Structure and Electrocatalytic Performance of Cocrystallized Ternary Molybdenum Oxosulfide Clusters for Efficient Water Splitting

Abstract

Polyoxometalates (POMs) belong to a class of metal oxyanion clusters that hold enormous promise for a wide range of catalytic reactions, due to their structural diversity and the presence of redox-active metal centers and heteroatomic sites within the framework. In this study, we successfully determined the structures of the first cocrystallized ternary molybdenum oxo-sulfide clusters: Mo12NaO54P8C48H40, Mo12NaS2O52P8C48H40, and Mo12NaS6O48P8C48H40, which are abbreviated as Mo12, Mo12@S2, and Mo12@S6, respectively.

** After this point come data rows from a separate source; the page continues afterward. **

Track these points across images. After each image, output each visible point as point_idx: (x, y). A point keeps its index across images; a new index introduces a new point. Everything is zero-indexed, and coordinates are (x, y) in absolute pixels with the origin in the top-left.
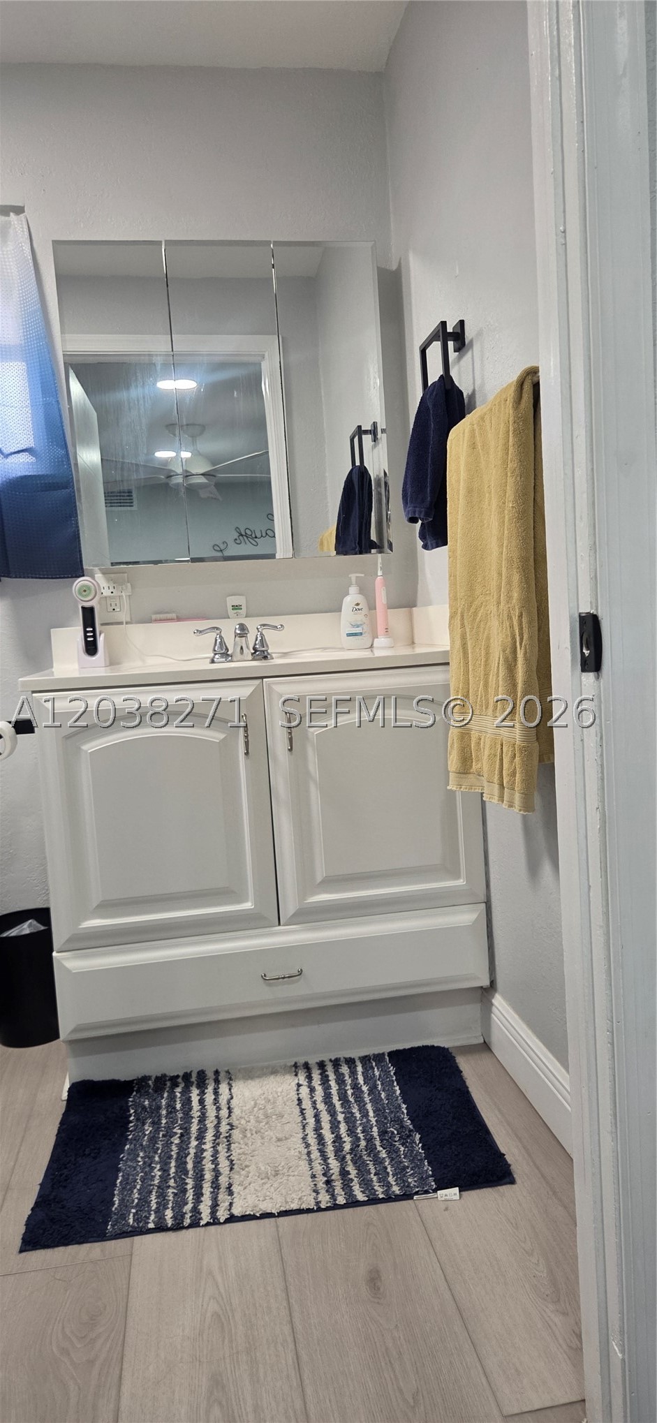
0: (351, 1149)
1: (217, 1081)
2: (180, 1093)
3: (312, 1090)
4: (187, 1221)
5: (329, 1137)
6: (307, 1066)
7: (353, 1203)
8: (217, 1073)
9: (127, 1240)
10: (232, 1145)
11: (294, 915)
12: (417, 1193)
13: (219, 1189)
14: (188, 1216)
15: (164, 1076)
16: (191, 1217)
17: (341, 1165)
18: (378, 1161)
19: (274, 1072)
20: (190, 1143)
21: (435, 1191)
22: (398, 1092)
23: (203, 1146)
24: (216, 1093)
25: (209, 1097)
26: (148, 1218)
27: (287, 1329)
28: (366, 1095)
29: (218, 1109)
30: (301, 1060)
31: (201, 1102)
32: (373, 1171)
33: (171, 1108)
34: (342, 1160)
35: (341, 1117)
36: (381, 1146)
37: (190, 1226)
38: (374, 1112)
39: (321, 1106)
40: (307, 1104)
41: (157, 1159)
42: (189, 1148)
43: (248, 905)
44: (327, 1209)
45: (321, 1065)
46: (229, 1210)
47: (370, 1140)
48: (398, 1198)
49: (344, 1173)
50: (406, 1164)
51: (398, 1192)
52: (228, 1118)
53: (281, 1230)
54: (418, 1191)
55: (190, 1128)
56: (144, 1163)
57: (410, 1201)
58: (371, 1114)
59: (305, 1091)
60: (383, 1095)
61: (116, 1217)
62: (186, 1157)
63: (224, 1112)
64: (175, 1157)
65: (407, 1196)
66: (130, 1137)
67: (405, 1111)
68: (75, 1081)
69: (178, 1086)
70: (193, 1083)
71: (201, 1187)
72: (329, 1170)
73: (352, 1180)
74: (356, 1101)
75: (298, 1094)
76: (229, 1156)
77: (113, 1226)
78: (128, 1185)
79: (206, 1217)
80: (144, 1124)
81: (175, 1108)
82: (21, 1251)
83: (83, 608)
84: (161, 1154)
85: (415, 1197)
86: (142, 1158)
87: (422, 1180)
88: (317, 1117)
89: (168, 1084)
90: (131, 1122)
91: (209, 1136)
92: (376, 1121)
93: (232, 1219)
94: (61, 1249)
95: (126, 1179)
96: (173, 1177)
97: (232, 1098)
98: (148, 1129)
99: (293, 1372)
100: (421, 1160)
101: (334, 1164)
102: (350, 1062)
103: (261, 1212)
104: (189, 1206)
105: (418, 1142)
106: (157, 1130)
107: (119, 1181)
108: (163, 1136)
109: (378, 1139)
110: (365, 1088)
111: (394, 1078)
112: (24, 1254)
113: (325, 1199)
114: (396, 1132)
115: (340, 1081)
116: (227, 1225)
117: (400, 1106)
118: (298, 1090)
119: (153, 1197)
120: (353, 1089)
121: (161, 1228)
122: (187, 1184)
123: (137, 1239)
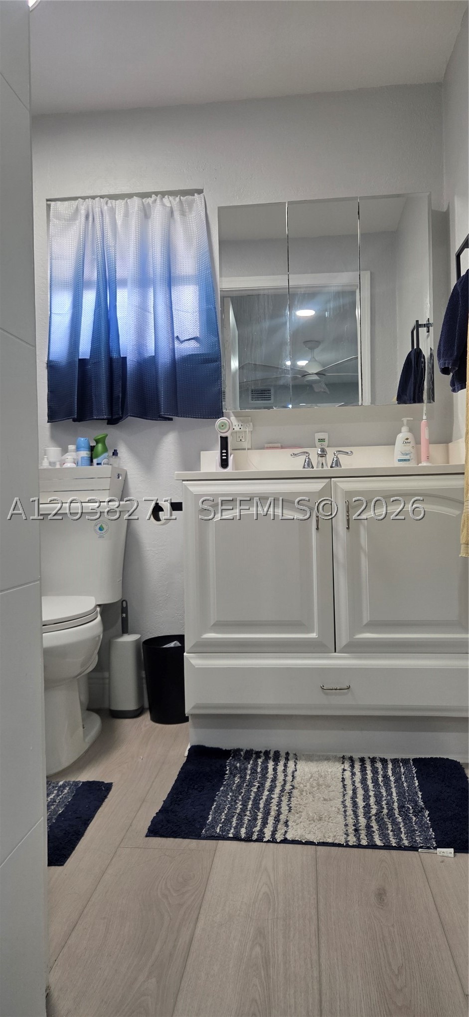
0: (376, 813)
1: (287, 759)
2: (261, 762)
3: (353, 774)
4: (255, 837)
5: (361, 804)
6: (351, 760)
7: (372, 846)
8: (287, 754)
9: (214, 842)
10: (292, 798)
11: (346, 646)
12: (421, 847)
13: (279, 822)
14: (256, 834)
15: (252, 750)
16: (258, 835)
17: (368, 822)
18: (394, 822)
19: (328, 759)
20: (263, 792)
21: (435, 848)
22: (417, 784)
23: (272, 796)
24: (285, 766)
25: (280, 768)
26: (229, 831)
27: (314, 912)
28: (392, 783)
29: (286, 776)
30: (348, 755)
31: (275, 770)
32: (390, 828)
33: (254, 770)
34: (369, 819)
35: (372, 793)
36: (399, 814)
37: (256, 841)
38: (397, 794)
39: (358, 785)
40: (348, 782)
41: (240, 798)
42: (262, 795)
43: (314, 635)
44: (353, 846)
45: (362, 760)
46: (284, 835)
47: (391, 810)
48: (406, 849)
49: (368, 827)
50: (416, 829)
51: (407, 844)
52: (292, 782)
53: (318, 853)
54: (423, 846)
55: (265, 784)
56: (232, 799)
57: (415, 852)
58: (394, 794)
59: (348, 774)
60: (405, 784)
61: (208, 827)
62: (260, 800)
63: (289, 778)
64: (252, 799)
65: (413, 848)
66: (224, 783)
67: (420, 797)
68: (194, 744)
69: (260, 758)
70: (270, 758)
71: (267, 819)
72: (358, 823)
73: (374, 832)
74: (384, 785)
75: (343, 775)
76: (289, 804)
77: (206, 831)
78: (219, 810)
79: (268, 836)
80: (234, 777)
81: (257, 771)
82: (147, 836)
83: (221, 437)
84: (243, 795)
85: (420, 850)
86: (230, 796)
87: (427, 840)
88: (354, 791)
89: (254, 756)
90: (227, 774)
91: (277, 790)
92: (397, 799)
93: (285, 841)
94: (172, 839)
95: (218, 807)
96: (249, 810)
97: (296, 771)
98: (237, 780)
99: (314, 937)
100: (428, 828)
101: (363, 821)
102: (384, 761)
103: (305, 840)
104: (258, 828)
105: (426, 816)
106: (243, 782)
107: (213, 807)
108: (246, 785)
109: (397, 810)
110: (392, 779)
111: (415, 775)
112: (148, 838)
113: (352, 840)
114: (411, 808)
115: (375, 771)
116: (282, 845)
117: (417, 792)
118: (343, 773)
119: (234, 819)
120: (383, 778)
121: (237, 838)
122: (258, 815)
123: (220, 842)
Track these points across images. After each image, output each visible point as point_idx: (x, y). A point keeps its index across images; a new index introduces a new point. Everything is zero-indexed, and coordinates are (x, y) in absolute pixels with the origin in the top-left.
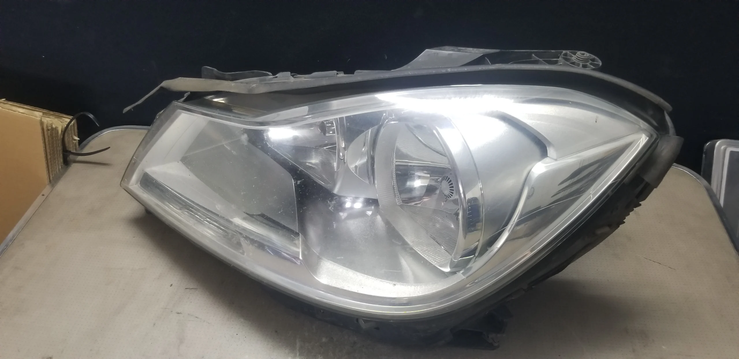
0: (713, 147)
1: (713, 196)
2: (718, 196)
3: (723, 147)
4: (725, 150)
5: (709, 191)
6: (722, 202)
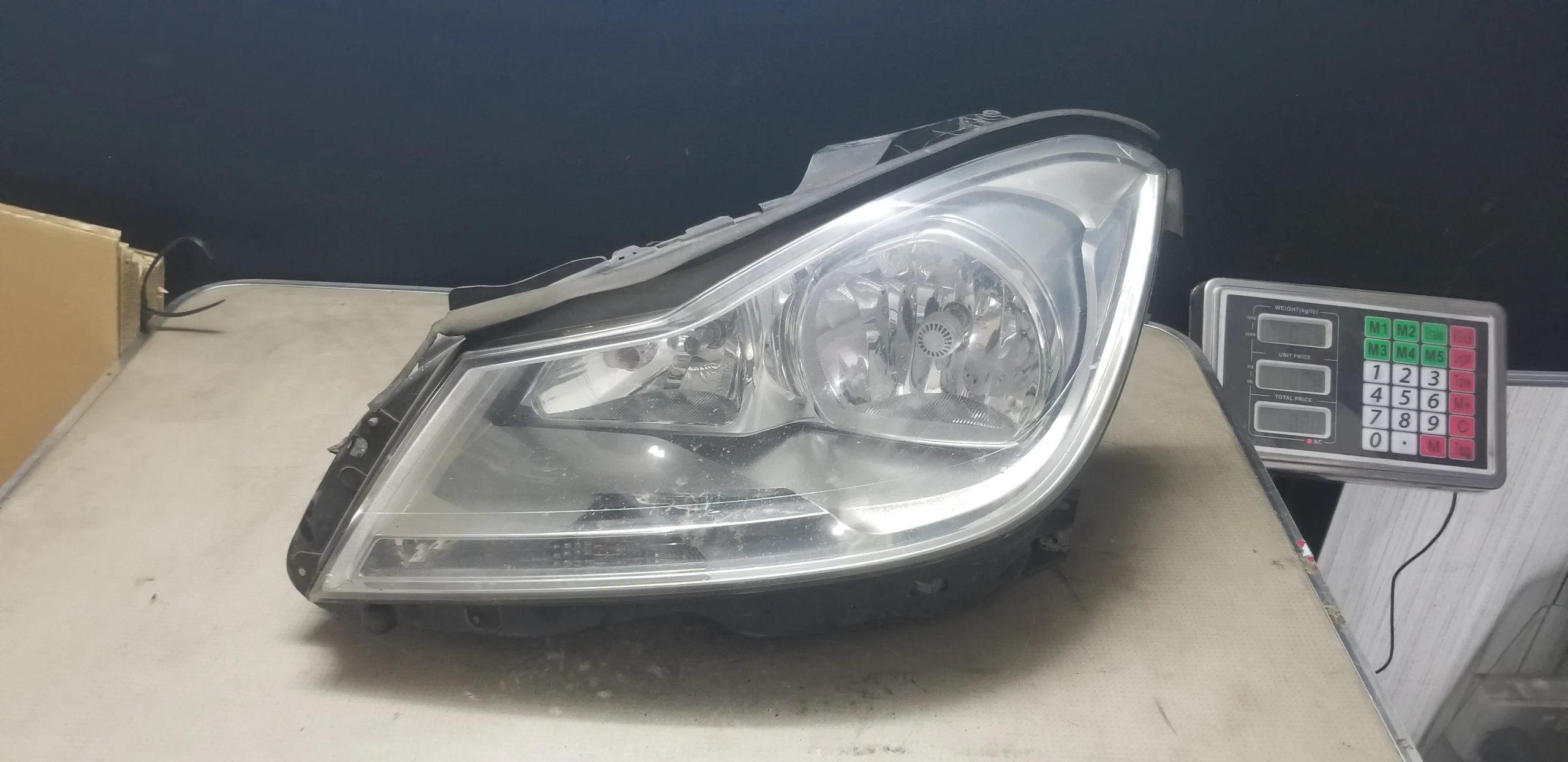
0: (1202, 290)
1: (1207, 370)
2: (1214, 369)
3: (1216, 290)
4: (1220, 293)
5: (1201, 359)
6: (1220, 377)
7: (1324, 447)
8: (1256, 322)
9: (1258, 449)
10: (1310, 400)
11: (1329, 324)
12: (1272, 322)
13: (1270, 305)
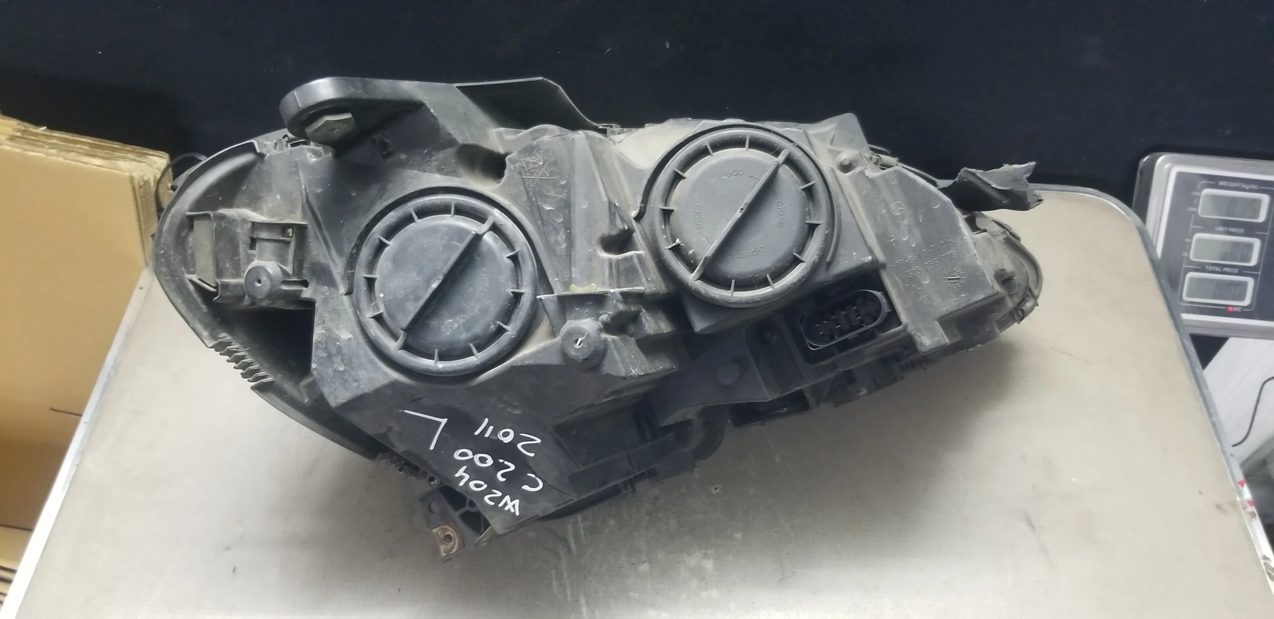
0: (1151, 166)
1: (1147, 243)
2: (1154, 242)
3: (1167, 166)
4: (1170, 169)
5: (1143, 234)
6: (1159, 250)
7: (1244, 313)
8: (1199, 197)
9: (1185, 316)
10: (1236, 271)
11: (1265, 199)
12: (1214, 198)
13: (1214, 181)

Together, they are referred to as Mo12-TC. These clusters exhibit nearly identical exterior structures, making them indistinguishable, leading to their cocrystallization in a single unit cell with 50%, 25%, and 25% occupancy for Mo12, Mo12@S2, and Mo12@S6, respectively, and could not be separated easily. To confirm their molecular formulae and occupancy within a crystal, we conducted single-crystal X-ray diffraction (SCXRD) and high-resolution electrospray ionization-mass spectrometry (ESI-MS) studies. The clusters exhibit a dumbbell-like shape, with each terminal of the dumbbell comprising a hexagonal Mo6 basal plane shielded by multiple oxo, and oxosulfide moieties for Mo12 and Mo12@S2/Mo12@S6 clusters, respectively. Additionally, the clusters are protected by a ligand shell consisting of vertically aligned phenylphosphonic acid (PPA). Mo12-TC demonstrates promising activity for electrochemical hydrogen and oxygen evolution reactions (HER and OER). Mo12-TC exhibits overpotentials of 0.262 and 0.413 V vs RHE to reach HER current densities (in H2SO4) of 10 and 100 mA cm-2, respectively, and overpotentials of 0.45 and 0.787 V vs RHE to reach OER current densities (in KOH) of 10 and 100 mA cm-2, respectively, stable up to 5000 cycles. Density functional theory (DFT) calculations further elucidate their electrocatalytic potential, revealing the presence of active sites within these molecular frameworks. © 2023 American Chemical Society.